Segment Open

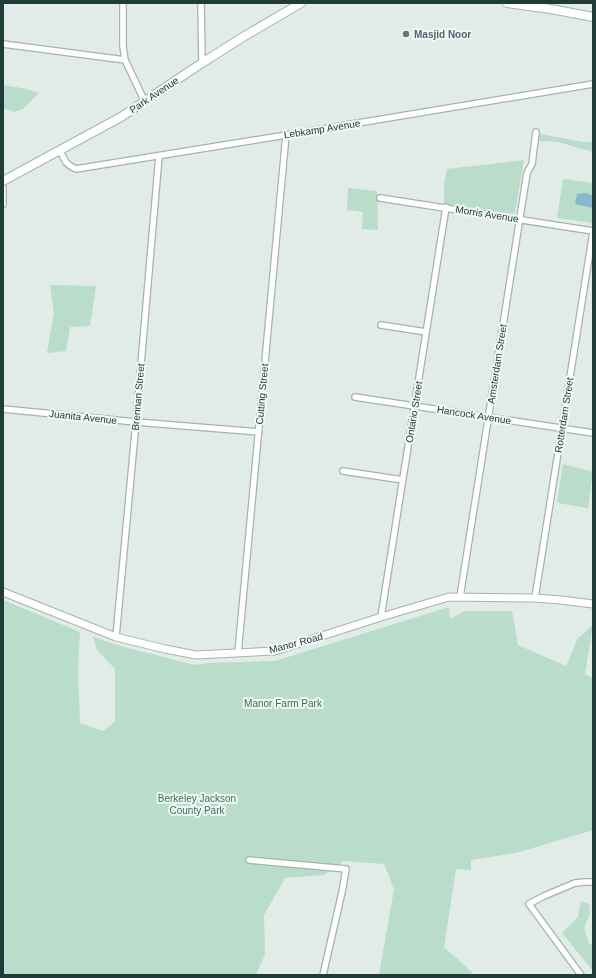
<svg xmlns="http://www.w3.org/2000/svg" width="596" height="978" font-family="Helvetica,sans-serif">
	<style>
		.green { fill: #badcca }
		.water { fill: #89b7d0 }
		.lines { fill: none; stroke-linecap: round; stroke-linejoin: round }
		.minor-casing { stroke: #a4b3b0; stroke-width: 8 }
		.tertiary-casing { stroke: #a4b3b0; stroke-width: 9 }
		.secondary-casing { stroke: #9fb7b3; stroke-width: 10 }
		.minor { stroke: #fff; stroke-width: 5.5 }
		.tertiary { stroke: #fff; stroke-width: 7 }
		.secondary { stroke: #fff; stroke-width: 8 }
		.worship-dot { fill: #6b7280; stroke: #f1f8f6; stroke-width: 1.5 }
		.labels { text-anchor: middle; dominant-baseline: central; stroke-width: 4; stroke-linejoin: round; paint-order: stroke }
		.worship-label { font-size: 10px; font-weight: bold; fill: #5b616d; stroke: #f1f8f6; text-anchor: start }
		.street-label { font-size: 10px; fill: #213b39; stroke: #f1f8f6 }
		.park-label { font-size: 10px; fill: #2c7254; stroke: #f1f8f6 }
	</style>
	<rect width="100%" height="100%" fill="#e1ebe8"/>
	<path class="green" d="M3,85l24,4 12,4 -16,16 -9,3 -11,-4z
		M540,134l43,8h10v10l-35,-10 -19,-1z
		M524,160l-9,52 -2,2 -69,-10v-21l3,-14z
		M563,179l30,4v40l-36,-5z
		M348,188l29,3 1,39 -16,-1 1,-17 -16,-2z
		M50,285l46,1 -6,40 -20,1 -4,24 -19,2 5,-30 2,-10z
		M563,464l30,8 -5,36 -31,-5z
		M3,600l77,32 -2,39 2,52 23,8 12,-9v-53l-18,-19 -4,-13 31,10 71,18 12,-2 68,-2 174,-54 1,12 15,-8h47l6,34 48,21 12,-28 15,-13 -8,49 8,4v152l-77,23 -45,7v10l-15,-1 -12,78 28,25 -2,3h-91l15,-86 -10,-25 -40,-3 -20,14 -39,3 -21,37 1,39 -9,21h-253z
		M581,901l8,3 1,9 -6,15 5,15 4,3v25l-31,-38 16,-16z"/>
	<path class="water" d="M587,193l6,3v12l-18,-4 2,-10z"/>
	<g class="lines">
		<defs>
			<path id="minor" d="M123,3v43l2,14 20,42
				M201,3l1,60
				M3,44l122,16
				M60,150c5,11 5,14 16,19l210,-34 307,-51
				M3,188v16
				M380,198l213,33
				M381,325l45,7
				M355,397l238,36
				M3,409l133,13 123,10
				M343,471l60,9
				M460,597l67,-424 5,-9 4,-32
				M535,598l58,-366
				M381,617l65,-410
				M116,637l20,-215 23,-266
				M238,653l48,-518
				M249,860l97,9 -4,23 -19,83
				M581,975l-52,-71 15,-8 31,-13 10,-1h8"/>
			<path id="tertiary" d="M3,592l113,45 49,12 31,6 79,-4 106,-34 68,-20 86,1 26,2 32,4"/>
			<path id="secondary" d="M507,3l44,6 42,8
				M3,181l118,-64 81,-54 41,-26 58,-34"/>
		</defs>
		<use href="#minor" class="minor-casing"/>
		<use href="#tertiary" class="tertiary-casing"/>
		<use href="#secondary" class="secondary-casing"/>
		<use href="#minor" class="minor"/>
		<use href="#tertiary" class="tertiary"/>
		<use href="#secondary" class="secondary"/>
	</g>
	<circle class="worship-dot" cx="406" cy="34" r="4"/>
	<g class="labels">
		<g class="worship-label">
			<text x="414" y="34">Masjid Noor</text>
		</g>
		<g class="street-label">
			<text transform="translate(154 95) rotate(-34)">Park Avenue</text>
			<text transform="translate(322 129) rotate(-9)">Lebkamp Avenue</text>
			<text transform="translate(487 214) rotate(9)">Morris Avenue</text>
			<text transform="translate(497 364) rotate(-81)">Amsterdam Street</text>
			<text transform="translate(262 394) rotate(-85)">Cutting Street</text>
			<text transform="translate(138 397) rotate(-85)">Brennan Street</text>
			<text transform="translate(414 412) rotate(-81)">Ontario Street</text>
			<text transform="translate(474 415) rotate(9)">Hancock Avenue</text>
			<text transform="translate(564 415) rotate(-81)">Rotterdam Street</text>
			<text transform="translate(83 417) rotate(6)">Juanita Avenue</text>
			<text transform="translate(296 643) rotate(-15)">Manor Road</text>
		</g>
		<g class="park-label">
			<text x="283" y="703">Manor Farm Park</text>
			<text x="197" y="798">Berkeley Jackson<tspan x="197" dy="12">County Park</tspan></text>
		</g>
	</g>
	<rect width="596" height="978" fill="none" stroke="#213b39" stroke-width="8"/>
</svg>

Segment Closed

### Work task:
Output the records verbatim without pictures.

### Answer box:
<svg xmlns="http://www.w3.org/2000/svg" width="596" height="978" font-family="Helvetica,sans-serif">
	<style>
		.green { fill: #badcca }
		.water { fill: #89b7d0 }
		.lines { fill: none; stroke-linecap: round; stroke-linejoin: round }
		.minor-casing { stroke: #a4b3b0; stroke-width: 8 }
		.tertiary-casing { stroke: #a4b3b0; stroke-width: 9 }
		.secondary-casing { stroke: #9fb7b3; stroke-width: 10 }
		.minor { stroke: #fff; stroke-width: 5.5 }
		.tertiary { stroke: #fff; stroke-width: 7 }
		.secondary { stroke: #fff; stroke-width: 8 }
		.worship-dot { fill: #6b7280; stroke: #f1f8f6; stroke-width: 1.5 }
		.labels { text-anchor: middle; dominant-baseline: central; stroke-width: 4; stroke-linejoin: round; paint-order: stroke }
		.worship-label { font-size: 10px; font-weight: bold; fill: #5b616d; stroke: #f1f8f6; text-anchor: start }
		.street-label { font-size: 10px; fill: #213b39; stroke: #f1f8f6 }
		.park-label { font-size: 10px; fill: #2c7254; stroke: #f1f8f6 }
	</style>
	<rect width="100%" height="100%" fill="#e1ebe8"/>
	<path class="green" d="M3,85l24,4 12,4 -16,16 -9,3 -11,-4z
		M540,134l43,8h10v10l-35,-10 -19,-1z
		M524,160l-9,52 -2,2 -69,-10v-21l3,-14z
		M563,179l30,4v40l-36,-5z
		M348,188l29,3 1,39 -16,-1 1,-17 -16,-2z
		M50,285l46,1 -6,40 -20,1 -4,24 -19,2 5,-30 2,-10z
		M563,464l30,8 -5,36 -31,-5z
		M3,600l77,32 -2,39 2,52 23,8 12,-9v-53l-18,-19 -4,-13 31,10 71,18 12,-2 68,-2 174,-54 1,12 15,-8h47l6,34 48,21 12,-28 15,-13 -8,49 8,4v152l-77,23 -45,7v10l-15,-1 -12,78 28,25 -2,3h-91l15,-86 -10,-25 -40,-3 -20,14 -39,3 -21,37 1,39 -9,21h-253z
		M581,901l8,3 1,9 -6,15 5,15 4,3v25l-31,-38 16,-16z"/>
	<path class="water" d="M587,193l6,3v12l-18,-4 2,-10z"/>
	<g class="lines">
		<defs>
			<path id="minor" d="M123,3v43l2,14 20,42
				M201,3l1,60
				M3,44l122,16
				M60,150c5,11 5,14 16,19l210,-34 307,-51
				M3,188v16
				M380,198l213,33
				M381,325l45,7
				M355,397l238,36
				M3,409l133,13 123,10
				M343,471l60,9
				M460,597l67,-424 5,-9 4,-32
				M535,598l58,-366
				M381,617l65,-410
				M116,637l20,-215 23,-266
				M238,653l48,-518
				M249,860l97,9 -4,23 -19,83
				M581,975l-52,-71 15,-8 31,-13 10,-1h8"/>
			<path id="tertiary" d="M3,592l113,45 49,12 31,6 79,-4 106,-34 68,-20 86,1 26,2 32,4"/>
			<path id="secondary" d="M507,3l44,6 42,8
				M3,181l118,-64 81,-54 41,-26 58,-34"/>
		</defs>
		<use href="#minor" class="minor-casing"/>
		<use href="#tertiary" class="tertiary-casing"/>
		<use href="#secondary" class="secondary-casing"/>
		<use href="#minor" class="minor"/>
		<use href="#tertiary" class="tertiary"/>
		<use href="#secondary" class="secondary"/>
	</g>
	<circle class="worship-dot" cx="406" cy="34" r="4"/>
	<g class="labels">
		<g class="worship-label">
			<text x="414" y="34">Masjid Noor</text>
		</g>
		<g class="street-label">
			<text transform="translate(154 95) rotate(-34)">Park Avenue</text>
			<text transform="translate(322 129) rotate(-9)">Lebkamp Avenue</text>
			<text transform="translate(487 214) rotate(9)">Morris Avenue</text>
			<text transform="translate(497 364) rotate(-81)">Amsterdam Street</text>
			<text transform="translate(262 394) rotate(-85)">Cutting Street</text>
			<text transform="translate(138 397) rotate(-85)">Brennan Street</text>
			<text transform="translate(414 412) rotate(-81)">Ontario Street</text>
			<text transform="translate(474 415) rotate(9)">Hancock Avenue</text>
			<text transform="translate(564 415) rotate(-81)">Rotterdam Street</text>
			<text transform="translate(83 417) rotate(6)">Juanita Avenue</text>
			<text transform="translate(296 643) rotate(-15)">Manor Road</text>
		</g>
		<g class="park-label">
			<text x="283" y="703">Manor Farm Park</text>
			<text x="197" y="798">Berkeley Jackson<tspan x="197" dy="12">County Park</tspan></text>
		</g>
	</g>
	<rect width="596" height="978" fill="none" stroke="#213b39" stroke-width="8"/>
</svg>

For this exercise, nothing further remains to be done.